What is needed: Update the stretch of the Tika command-line test listing from "mkdir -p /tmp/tika-app-test/unpack-dir-out" through "parallel forked clients." by putting "parallel-workers-out" wherever "multi-worker-out" appears.

Expected: Extracts embedded files in Frictionless data package format with metadata.json.

Test 24: Unpack to Directory (not zipped)

mkdir -p /tmp/tika-app-test/unpack-dir-out
java -jar tika-app.jar -Z --extract-dir=/tmp/tika-app-test/unpack-dir-out --unpack-mode=DIRECTORY test_recursive_embedded.docx
ls -R /tmp/tika-app-test/unpack-dir-out

Expected: Extracts embedded files to directory structure instead of zipped.

Test 25: Batch with Multiple Workers

mkdir -p /tmp/tika-app-test/multi-worker-out
java -jar tika-app.jar -n 4 /tmp/tika-app-test/batch-input /tmp/tika-app-test/multi-worker-out

Expected: Processes files using 4 parallel forked clients.

Test 26: Batch with Custom Timeout

mkdir -p /tmp/tika-app-test/timeout-out
java -jar tika-app.jar -T 30000 /tmp/tika-app-test/batch-input /tmp/tika-app-test/timeout-out

Expected: Processes files with 30 second timeout per file.

Recorded data:
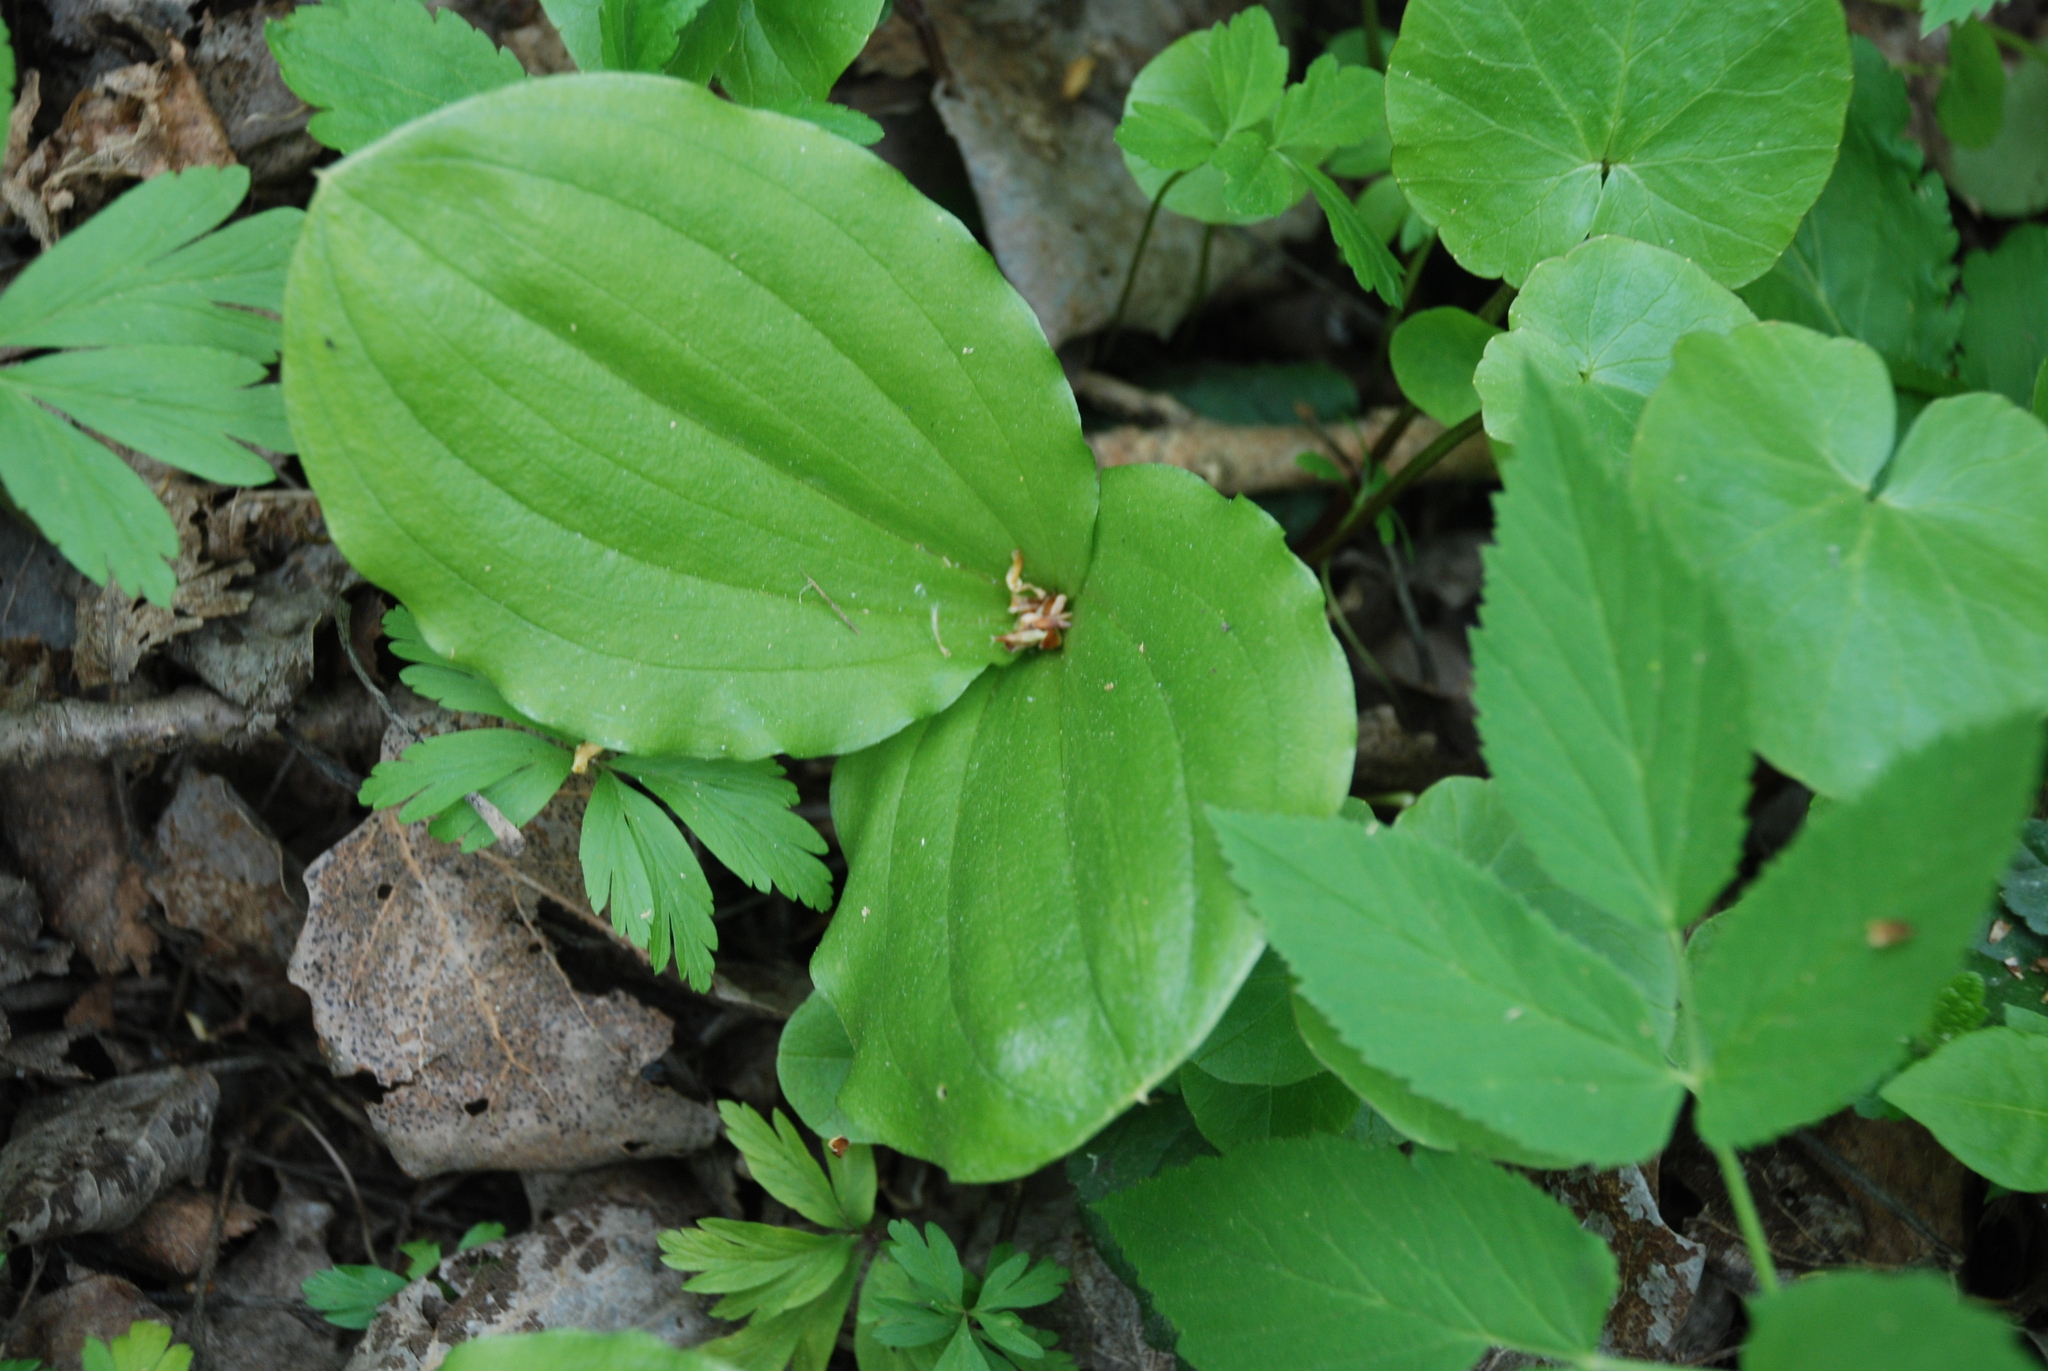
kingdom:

Completed task:
mkdir -p /tmp/tika-app-test/unpack-dir-out
java -jar tika-app.jar -Z --extract-dir=/tmp/tika-app-test/unpack-dir-out --unpack-mode=DIRECTORY test_recursive_embedded.docx
ls -R /tmp/tika-app-test/unpack-dir-out

Expected: Extracts embedded files to directory structure instead of zipped.

Test 25: Batch with Multiple Workers

mkdir -p /tmp/tika-app-test/parallel-workers-out
java -jar tika-app.jar -n 4 /tmp/tika-app-test/batch-input /tmp/tika-app-test/parallel-workers-out

Expected: Processes files using 4 parallel forked clients.